- The Washington Times - Monday, November 28, 2005

ANNAPOLIS (AP) — Maryland’s municipalities may face off against the state’s counties in the legislature next year over the vexing issue of annexation because a working committee failed to find a compromise between the two groups.

The Maryland Association of Counties (MACO) is preparing legislation to govern the annexation process, according to a report yesterday in the Baltimore Daily Record.

The Maryland Municipal League (MML) will make fighting that legislation a priority, the newspaper said.

For many of the state’s 157 cities and towns, annexation would offer them an opportunity to expand their jurisdictions and enlarge their tax base.

However, for many of the 23 counties, annexation would trim their jurisdictions and could affect the counties’ facilities.



An annexation work group, composed of representatives of the two groups, held a series of meetings with the state planning department this year in the hope of finding a middle ground.

The two sides agreed there ought to be a joint planning process, said Richard Hall, director of land use and planning analysis for the state planning department.

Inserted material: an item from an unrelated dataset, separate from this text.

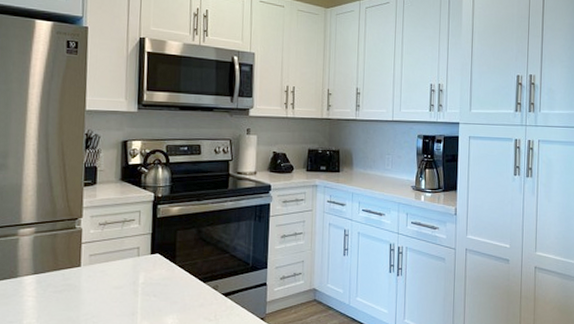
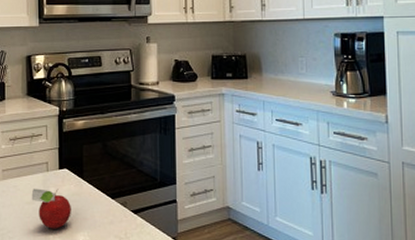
fruit: none [119,273,161,313] -> present [31,188,71,229]

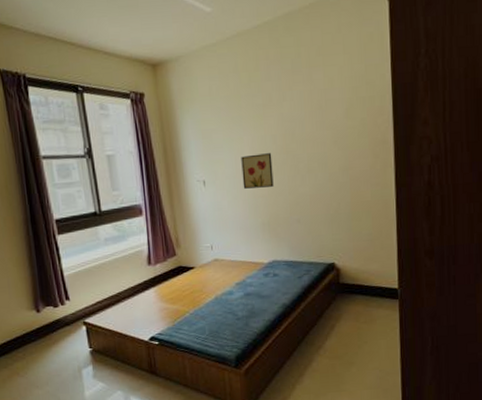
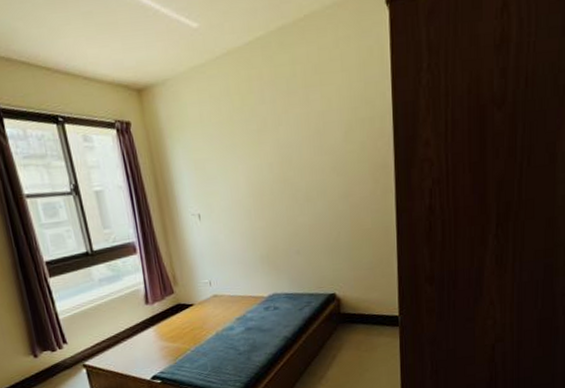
wall art: present [241,153,274,189] -> none [236,182,272,221]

“But it was truly a case of the devil is in the details. We just couldn’t get there with those groups,” Mr. Hall said.

The talks fell apart after the county representatives wanted to talk about growth boundaries around municipalities, while not discussing growth boundaries around unincorporated growth areas, said Candace Donoho, director of government relations for the MML.

“I guess our frustration is that during the course of the discussions at the work-group meetings, although [MACO] seemed to want to focus the discussion on annexation itself, it became evident that you can’t separate annexation from growth, and growth is the issue that everyone needs to be dealing with,” Miss Donoho said.

“Our position is that annexation is a legal process that is used to bring development into municipalities,” Miss Donoho said.

But the counties, especially those on the Eastern Shore, fear developers sometimes use annexation to skirt certain environmental restrictions and fees for infrastructure development, particularly schools and libraries.

“There are a number of good annexations out there. We don’t want to end or outlaw annexation,” said Leslie Knapp Jr., associate director of MACO. “But there has really been a number of egregious abuses of the annexation process.”

An example was the town of Trapp in Talbot County. It annexed a 924-acre development, of which 189 acres sat outside the county’s designated growth area.

“The county previously did not think it was a good area for growth, but developers can get around that by bringing it into the town,” Mr. Knapp said.

Mr. Hall said the planning department will try to write a proposal that all groups can agree on next year.

“If MACO and MML sign onto it, great,” he said. “But if they don’t, we’ll have to live with it.”